» Provided data:
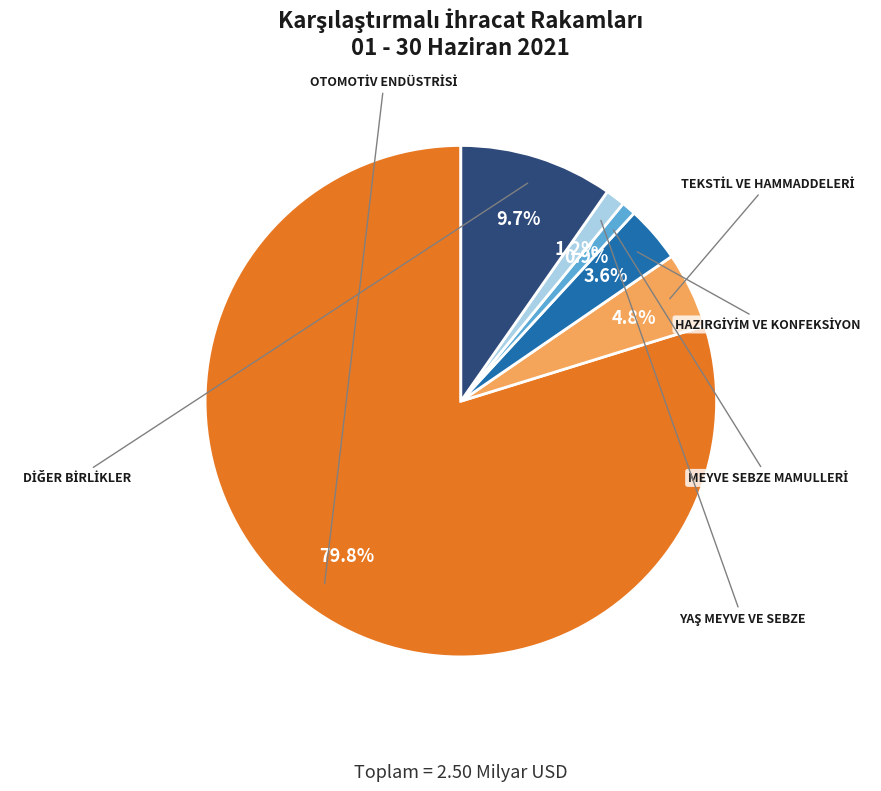

What percentage is the OTOMOTİV ENDÜSTRİSİ slice, to the nearest percent?

80%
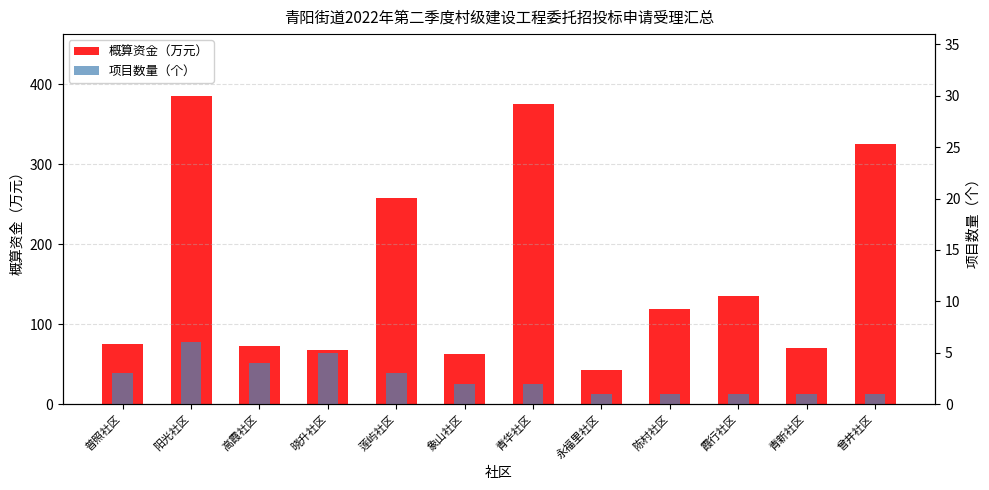

At how many categories does at least one series exceed 90?

6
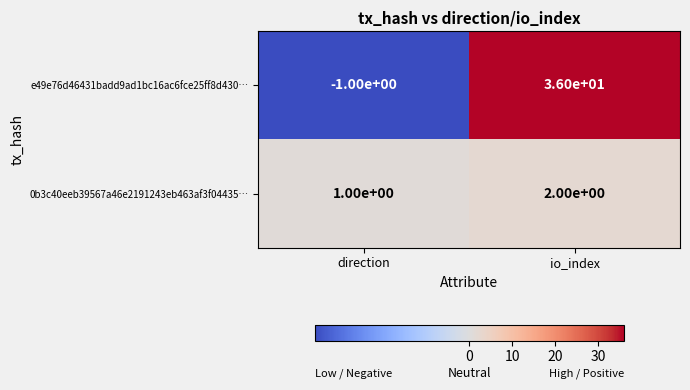

Reading left to right, extract all data points from this chart.

e49e76d46431badd9ad1bc16ac6fce25ff8d430…: direction=-1	io_index=36
0b3c40eeb39567a46e2191243eb463af3f04435…: direction=1	io_index=2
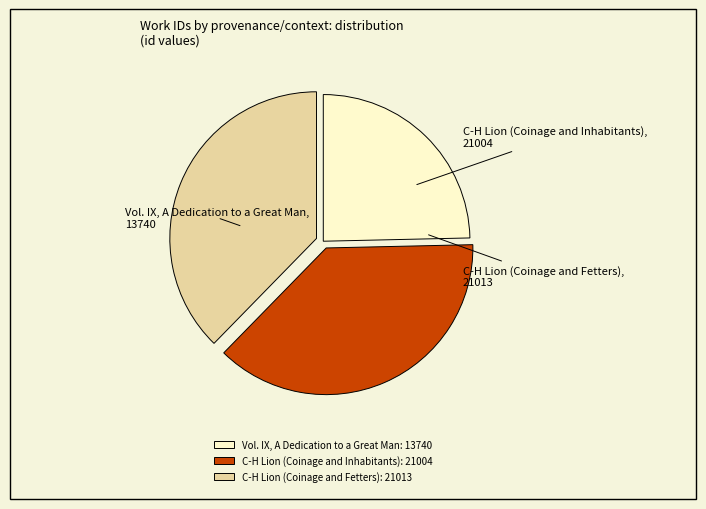

Do C-H Lion (Coinage and Inhabitants) and Vol. IX, A Dedication to a Great Man together represent more than half of the pie?

Yes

» Task requirements: Gather every line of the data above that contains the word "direction", treating uppercase and lowercase as different.

» Task answer:
e49e76d46431badd9ad1bc16ac6fce25ff8d430…: direction=-1	io_index=36
0b3c40eeb39567a46e2191243eb463af3f04435…: direction=1	io_index=2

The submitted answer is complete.